# Engine Mount Replacement Instructions



## Curtis Sentra (Oct 17, 2002)

Does anyone know where I could find instructions (with pictures) on how to replace the engine mounts?
1993 Sentra GXE with 1.6L engine with a/c.

Thanks.


----------



## toolapcfan (Jul 10, 2002)

Well, when I get my CD service manual I'll see if there's any in that. The only one that's tough is the rear dogbone mount (often referred to as the firewall mount). The front dogbone, tranny, and pully side engine mount are all easy.

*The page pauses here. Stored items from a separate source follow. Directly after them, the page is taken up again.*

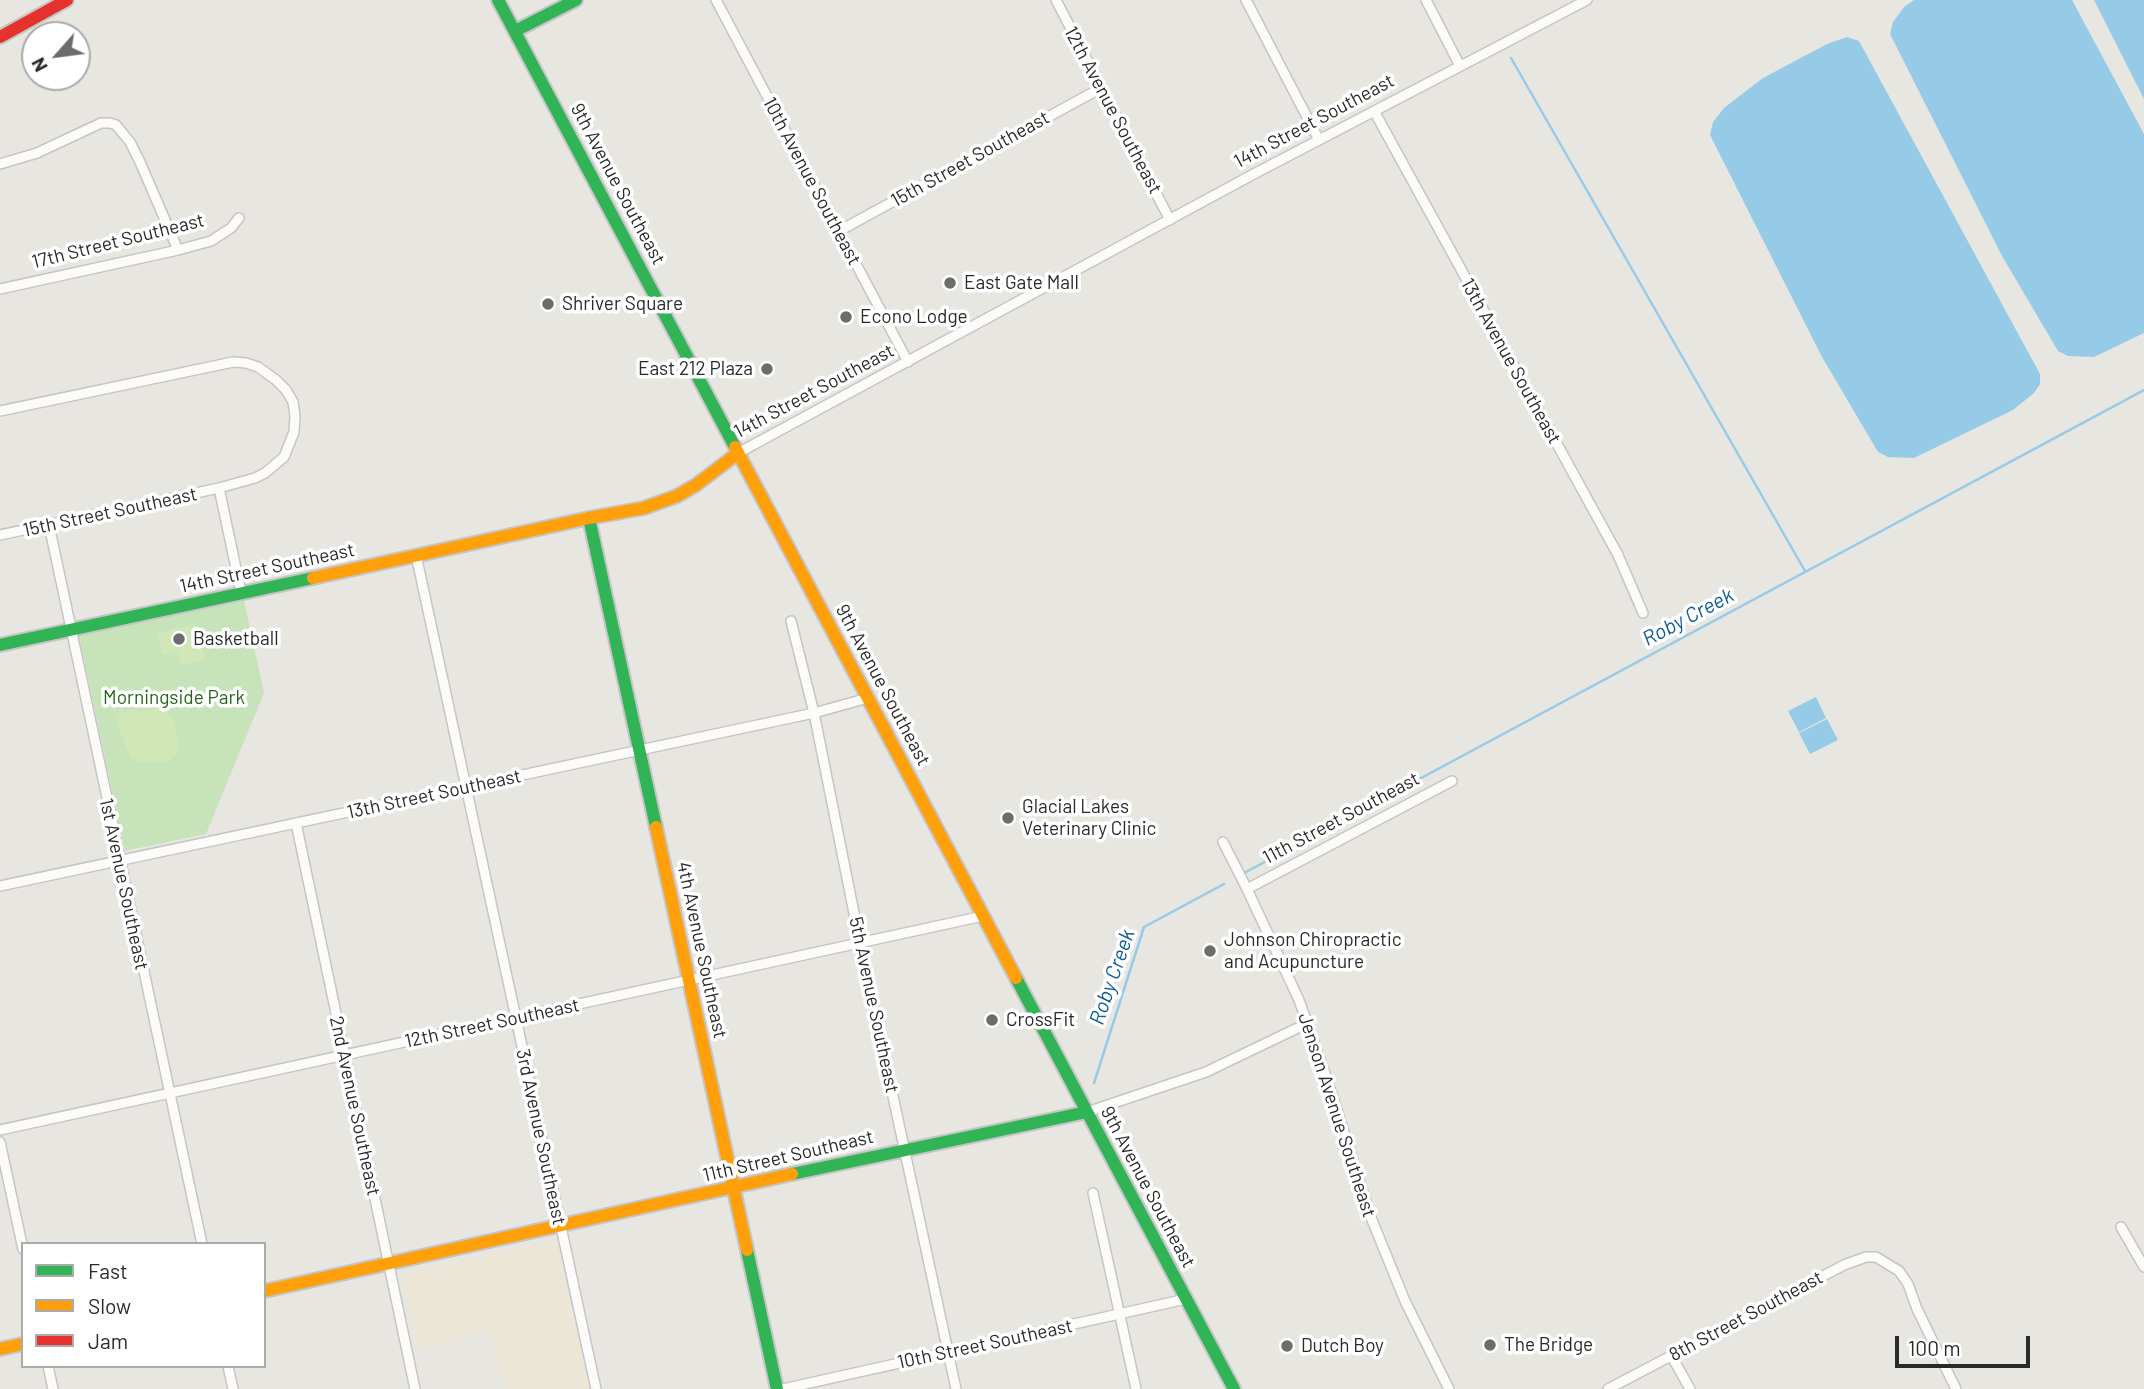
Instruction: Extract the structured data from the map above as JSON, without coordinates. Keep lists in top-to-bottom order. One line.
{"streets":{"street":["12th Avenue Southeast","14th Street Southeast","15th Street Southeast","10th Avenue Southeast","9th Avenue Southeast","17th Street Southeast","13th Avenue Southeast","13th Street Southeast","11th Street Southeast","1st Avenue Southeast","4th Avenue Southeast","5th Avenue Southeast","12th Street Southeast","2nd Avenue Southeast","Jenson Avenue Southeast","3rd Avenue Southeast","8th Street Southeast","10th Street Southeast"]},"crossings":[["12th Avenue Southeast","14th Street Southeast"],["12th Avenue Southeast","15th Street Southeast"],["14th Street Southeast","10th Avenue Southeast"],["14th Street Southeast","9th Avenue Southeast"],["14th Street Southeast","13th Avenue Southeast"],["14th Street Southeast","1st Avenue Southeast"],["14th Street Southeast","4th Avenue Southeast"],["14th Street Southeast","3rd Avenue Southeast"],["15th Street Southeast","10th Avenue Southeast"],["15th Street Southeast","1st Avenue Southeast"],["9th Avenue Southeast","13th Street Southeast"],["9th Avenue Southeast","11th Street Southeast"],["9th Avenue Southeast","12th Street Southeast"],["9th Avenue Southeast","10th Street Southeast"],["13th Street Southeast","1st Avenue Southeast"],["13th Street Southeast","4th Avenue Southeast"],["13th Street Southeast","5th Avenue Southeast"],["13th Street Southeast","2nd Avenue Southeast"],["13th Street Southeast","3rd Avenue Southeast"],["11th Street Southeast","4th Avenue Southeast"],["11th Street Southeast","5th Avenue Southeast"],["11th Street Southeast","2nd Avenue Southeast"],["11th Street Southeast","Jenson Avenue Southeast"],["11th Street Southeast","3rd Avenue Southeast"],["1st Avenue Southeast","12th Street Southeast"],["4th Avenue Southeast","12th Street Southeast"],["5th Avenue Southeast","12th Street Southeast"],["5th Avenue Southeast","10th Street Southeast"],["12th Street Southeast","2nd Avenue Southeast"],["12th Street Southeast","3rd Avenue Southeast"]],"water":["Roby Creek"],"parks":["Morningside Park"],"places":["East Gate Mall","Shriver Square","Econo Lodge","East 212 Plaza","Basketball","Glacial Lakes Veterinary Clinic","Johnson Chiropractic and Acupuncture","CrossFit","The Bridge","Dutch Boy"],"legend":["Fast","Slow","Jam"],"scale_bar":"100 m","north":"bottom left"}
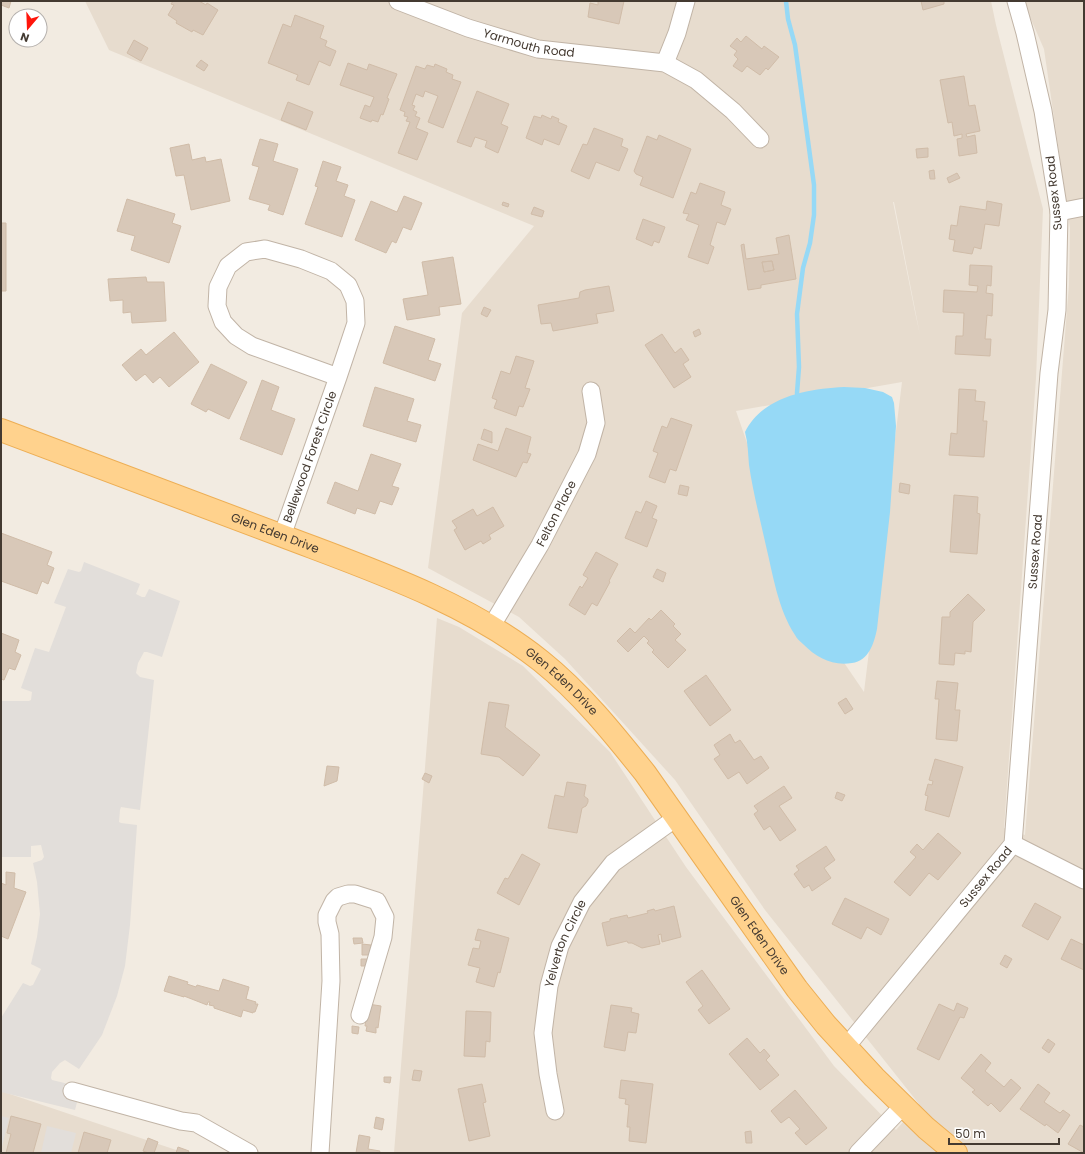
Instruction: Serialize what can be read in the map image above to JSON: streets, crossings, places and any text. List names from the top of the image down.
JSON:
{
  "streets": {
    "main road": ["Glen Eden Drive"],
    "street": [
      "Yarmouth Road",
      "Sussex Road",
      "Bellewood Forest Circle",
      "Felton Place",
      "Yelverton Circle"
    ]
  },
  "crossings": [
    ["Sussex Road", "Glen Eden Drive"],
    ["Bellewood Forest Circle", "Glen Eden Drive"],
    ["Felton Place", "Glen Eden Drive"],
    ["Glen Eden Drive", "Yelverton Circle"]
  ],
  "scale_bar": "50 m",
  "north": "bottom"
}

Just make sure you don't take the bracket off of the tranny on front dogbone mount, it's not necessary and it's easy to cross thread because of the aluminum.


----------



## Curtis Sentra (Oct 17, 2002)

Cool..
I have a book manual but there's nothing in there about it - which is quite surprising.


----------



## the don 1600 (Dec 24, 2002)

the passenger side mount, u might need to get pressed out at a shop. unless u figure out someway to get it out. and make sure u have something holding ur engine up while ur mounts are lose.


----------



## Le_Max (Jan 22, 2003)

no need to get it pressed out, it gets out easily, need to hold the engine from below with a jack and a piece of wood.
the toff one is the one close to the firewall, you will need to remove the cross member. during re installation, allingning it will be a real PITA.
BTW, the mounts retainning your engine from falling are the two on each side, the mounts retaining your engine from rotating are the front and rear.


----------



## the don 1600 (Dec 24, 2002)

oh well mines and my buddies took about 2 hours each after my friend constructed some weird design to press it out with shop materials. and i did not know about how the sides hold the engine up and the front and rear help it keep from rotating. that would have come in handy when i was doin mines. it took me about 1 hour to get the firewall one on. it really is a PITA


----------